Un esprit start-up à tous les étages
Ces jeunes pousses ont également des particularités dans leur fonctionnement et leur organisation. Leur sport préféré ? Lever des fonds pour structurer la tête de réseau et se lancer en franchise avec les moyens nécessaires. La Brigade, spécialiste de la street food carnivore avec 5 points de vente, a ainsi levé 2 millions d’euros en 2020 et 2022. Même stratégie pour Les Opticiens Mobiles. En 2021, l’enseigne a ouvert son capital à des fonds d’investissement à impact à hauteur de 7,5 millions d’euros. « Ce 3e tour de table nous a permis de financer notre lancement en franchise, notamment la partie technologique, avec la création de logiciels et d’outils CRM », indique Matthieu Gerber, fondateur de l’entreprise qui compte aujourd’hui une soixantaine de franchisés.

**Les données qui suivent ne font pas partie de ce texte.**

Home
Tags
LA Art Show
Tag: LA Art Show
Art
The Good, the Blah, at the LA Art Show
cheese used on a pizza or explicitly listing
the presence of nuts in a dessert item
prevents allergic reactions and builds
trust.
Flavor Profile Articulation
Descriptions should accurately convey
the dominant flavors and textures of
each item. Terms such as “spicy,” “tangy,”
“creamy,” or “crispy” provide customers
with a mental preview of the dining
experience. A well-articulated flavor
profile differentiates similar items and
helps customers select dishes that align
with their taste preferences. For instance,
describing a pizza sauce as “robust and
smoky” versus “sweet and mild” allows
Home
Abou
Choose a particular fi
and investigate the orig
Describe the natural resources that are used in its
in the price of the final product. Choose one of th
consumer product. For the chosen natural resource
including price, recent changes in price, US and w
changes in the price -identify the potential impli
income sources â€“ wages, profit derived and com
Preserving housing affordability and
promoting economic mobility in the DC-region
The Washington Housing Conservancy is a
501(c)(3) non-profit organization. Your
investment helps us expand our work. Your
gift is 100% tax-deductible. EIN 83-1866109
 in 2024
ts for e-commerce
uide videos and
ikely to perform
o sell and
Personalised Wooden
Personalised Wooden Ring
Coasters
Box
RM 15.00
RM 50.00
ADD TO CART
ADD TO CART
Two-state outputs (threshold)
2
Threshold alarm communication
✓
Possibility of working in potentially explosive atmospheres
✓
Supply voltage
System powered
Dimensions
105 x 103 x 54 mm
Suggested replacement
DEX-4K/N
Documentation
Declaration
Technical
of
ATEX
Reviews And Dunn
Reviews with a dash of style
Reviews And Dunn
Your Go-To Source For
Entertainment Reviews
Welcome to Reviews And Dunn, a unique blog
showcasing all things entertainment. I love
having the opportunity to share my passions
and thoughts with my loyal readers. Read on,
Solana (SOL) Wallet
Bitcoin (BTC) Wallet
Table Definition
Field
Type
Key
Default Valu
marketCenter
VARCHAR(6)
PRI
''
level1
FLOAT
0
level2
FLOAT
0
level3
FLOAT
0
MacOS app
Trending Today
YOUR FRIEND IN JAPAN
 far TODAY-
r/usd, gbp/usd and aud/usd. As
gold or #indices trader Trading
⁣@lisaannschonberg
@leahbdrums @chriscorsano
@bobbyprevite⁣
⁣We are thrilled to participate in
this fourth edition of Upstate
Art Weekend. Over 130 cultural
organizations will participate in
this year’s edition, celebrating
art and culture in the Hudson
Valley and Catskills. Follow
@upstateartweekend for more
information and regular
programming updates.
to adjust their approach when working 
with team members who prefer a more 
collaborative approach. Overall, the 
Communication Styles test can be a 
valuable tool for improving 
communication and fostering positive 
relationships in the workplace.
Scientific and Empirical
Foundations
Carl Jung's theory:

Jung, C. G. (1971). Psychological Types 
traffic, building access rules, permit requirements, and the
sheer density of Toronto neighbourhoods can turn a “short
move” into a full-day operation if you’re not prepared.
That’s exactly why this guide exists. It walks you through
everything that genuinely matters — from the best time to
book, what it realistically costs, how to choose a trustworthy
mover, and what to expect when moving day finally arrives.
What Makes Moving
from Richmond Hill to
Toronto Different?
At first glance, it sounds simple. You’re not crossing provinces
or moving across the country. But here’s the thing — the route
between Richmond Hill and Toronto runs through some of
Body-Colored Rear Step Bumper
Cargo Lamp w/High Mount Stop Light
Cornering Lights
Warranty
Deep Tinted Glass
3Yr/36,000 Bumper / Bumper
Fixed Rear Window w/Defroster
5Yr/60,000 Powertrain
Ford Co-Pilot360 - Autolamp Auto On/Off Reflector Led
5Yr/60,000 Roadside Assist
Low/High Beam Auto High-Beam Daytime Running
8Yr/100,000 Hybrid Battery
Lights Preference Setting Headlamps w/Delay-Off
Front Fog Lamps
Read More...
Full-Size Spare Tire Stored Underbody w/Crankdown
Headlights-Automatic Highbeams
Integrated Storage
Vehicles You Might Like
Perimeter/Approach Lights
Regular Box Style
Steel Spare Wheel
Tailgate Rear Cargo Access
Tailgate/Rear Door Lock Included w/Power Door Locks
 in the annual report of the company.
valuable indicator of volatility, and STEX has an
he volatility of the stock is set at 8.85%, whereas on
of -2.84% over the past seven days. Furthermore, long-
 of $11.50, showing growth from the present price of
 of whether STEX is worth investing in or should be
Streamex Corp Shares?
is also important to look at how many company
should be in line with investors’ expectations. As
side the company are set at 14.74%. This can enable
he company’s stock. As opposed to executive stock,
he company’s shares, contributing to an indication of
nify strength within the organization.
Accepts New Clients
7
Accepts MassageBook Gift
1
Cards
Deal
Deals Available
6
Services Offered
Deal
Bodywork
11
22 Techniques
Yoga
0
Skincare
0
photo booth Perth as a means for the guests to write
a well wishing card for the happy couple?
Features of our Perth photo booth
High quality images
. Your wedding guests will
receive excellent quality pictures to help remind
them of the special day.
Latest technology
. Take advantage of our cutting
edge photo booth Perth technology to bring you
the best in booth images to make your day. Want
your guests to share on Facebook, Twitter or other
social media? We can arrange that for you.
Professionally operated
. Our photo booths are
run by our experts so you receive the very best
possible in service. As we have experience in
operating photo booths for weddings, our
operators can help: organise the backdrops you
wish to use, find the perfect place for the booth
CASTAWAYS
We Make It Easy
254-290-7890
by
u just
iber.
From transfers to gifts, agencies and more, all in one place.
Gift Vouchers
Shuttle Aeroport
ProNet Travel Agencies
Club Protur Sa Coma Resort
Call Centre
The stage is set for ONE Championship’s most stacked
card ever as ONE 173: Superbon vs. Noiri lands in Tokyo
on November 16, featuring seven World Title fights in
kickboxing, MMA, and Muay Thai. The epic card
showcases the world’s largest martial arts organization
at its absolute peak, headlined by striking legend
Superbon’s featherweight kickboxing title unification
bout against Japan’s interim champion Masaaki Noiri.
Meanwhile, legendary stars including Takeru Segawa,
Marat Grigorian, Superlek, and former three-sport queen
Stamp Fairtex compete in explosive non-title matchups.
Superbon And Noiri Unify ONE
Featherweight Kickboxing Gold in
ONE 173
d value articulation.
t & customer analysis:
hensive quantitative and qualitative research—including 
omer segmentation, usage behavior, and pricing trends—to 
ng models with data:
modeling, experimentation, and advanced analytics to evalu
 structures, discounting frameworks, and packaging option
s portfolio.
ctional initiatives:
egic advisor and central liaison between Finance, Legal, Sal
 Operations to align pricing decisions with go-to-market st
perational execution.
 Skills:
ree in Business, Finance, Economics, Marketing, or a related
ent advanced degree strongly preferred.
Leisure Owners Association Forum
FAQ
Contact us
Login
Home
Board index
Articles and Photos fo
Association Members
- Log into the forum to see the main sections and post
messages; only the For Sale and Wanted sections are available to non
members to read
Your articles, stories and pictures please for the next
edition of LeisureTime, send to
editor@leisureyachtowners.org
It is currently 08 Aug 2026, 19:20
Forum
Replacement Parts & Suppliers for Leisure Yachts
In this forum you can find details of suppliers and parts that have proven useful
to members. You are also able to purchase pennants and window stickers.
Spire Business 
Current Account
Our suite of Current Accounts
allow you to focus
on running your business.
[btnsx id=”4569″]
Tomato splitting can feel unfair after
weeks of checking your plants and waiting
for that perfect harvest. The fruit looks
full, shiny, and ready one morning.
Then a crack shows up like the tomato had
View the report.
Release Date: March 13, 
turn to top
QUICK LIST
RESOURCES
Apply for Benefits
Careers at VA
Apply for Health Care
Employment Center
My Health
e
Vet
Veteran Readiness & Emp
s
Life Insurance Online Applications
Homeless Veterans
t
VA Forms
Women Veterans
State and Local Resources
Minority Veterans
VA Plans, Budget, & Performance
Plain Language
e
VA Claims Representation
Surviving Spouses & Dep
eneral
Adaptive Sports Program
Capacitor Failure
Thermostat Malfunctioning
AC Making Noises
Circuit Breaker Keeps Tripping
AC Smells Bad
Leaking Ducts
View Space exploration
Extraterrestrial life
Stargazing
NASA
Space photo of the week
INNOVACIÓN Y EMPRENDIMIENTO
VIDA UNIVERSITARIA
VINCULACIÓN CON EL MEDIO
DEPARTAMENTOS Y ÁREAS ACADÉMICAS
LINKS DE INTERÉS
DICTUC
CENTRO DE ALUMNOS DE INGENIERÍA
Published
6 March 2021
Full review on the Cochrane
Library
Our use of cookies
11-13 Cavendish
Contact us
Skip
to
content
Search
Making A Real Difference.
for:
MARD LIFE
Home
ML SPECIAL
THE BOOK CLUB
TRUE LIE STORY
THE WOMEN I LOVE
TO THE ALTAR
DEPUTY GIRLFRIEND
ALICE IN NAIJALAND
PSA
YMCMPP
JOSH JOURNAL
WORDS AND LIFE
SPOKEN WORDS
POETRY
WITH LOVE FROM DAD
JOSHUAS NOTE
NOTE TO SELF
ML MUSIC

Ces jeunes franchiseurs ont également banni le management à la papa. Transparence, horizontalité et flexibilité sont devenues des mots d’ordre. Chez Do&Ka, toute la tête de réseau est en full remote. Un des cofondateurs vit même aux Canaries ! « Le télétravail n’empêche pas de recruter des talents. Toute notre équipe interne est éclatée aux quatre coins de la France », mentionne pour sa part Armand Manival du réseau Zestia. Côté communication, les start-ups en franchise s’en donnent également à cœur joie avec des messages décalés et dans l’ère du temps. La Compagnie des Déboucheurs, reconnaissable à ses camions bleu et rose, possède par exemple sa propre chaîne YouTube sur laquelle elle diffuse des tutos mis en scène par une petite grand-mère. « L’humour est notre priorité. C’est un ton de marque que nous privilégions afin d’atténuer le côté « situation de crise » ressenti par les clients lorsqu’ils nous contactent pour déboucher leurs canalisations », indique Benoît Magnand, co-fondateur de La Compagnie des Déboucheurs avec Grégory Bonhomme. Dans un autre genre, cette fois-ci par souci environnemental, RP Green fait quant à elle des campagnes publicitaires écolos en ville. « Nous peignons un pochoir à notre effigie sur les trottoirs. La pluie ou le nettoyage des agents le font disparaître en quatre à cinq jours », se félicite Yohann Fievet, emblématique de la Next-Gen entrepreneuriale.
Qui va piano va sano
Ces nouvelles pratiques « sexy » ne doivent cependant pas faire tourner la tête des franchisés. « Attention aux effets de mode ! Il faut bien étudier le marché avant de s’engager avec ce type de réseau, vérifier que le concept est éprouvé, rentable et que la tête de réseau est structurée », prévient Emmanuelle Courtet. Car l’agilité ne rime pas avec la précipitation. « Je ne tiens pas à développer pour développer, je cherche des franchisés désireux de réinventer un immobilier plus vert et plus humain à la fois. En devenant franchiseur, je deviens responsable de la réussite des franchisés. Cela nous oblige à nous structurer », analyse Yohann Fievet de RP Green. Les vertus de la franchise sont décidemment contagieuses, même dans les start-ups les plus agiles.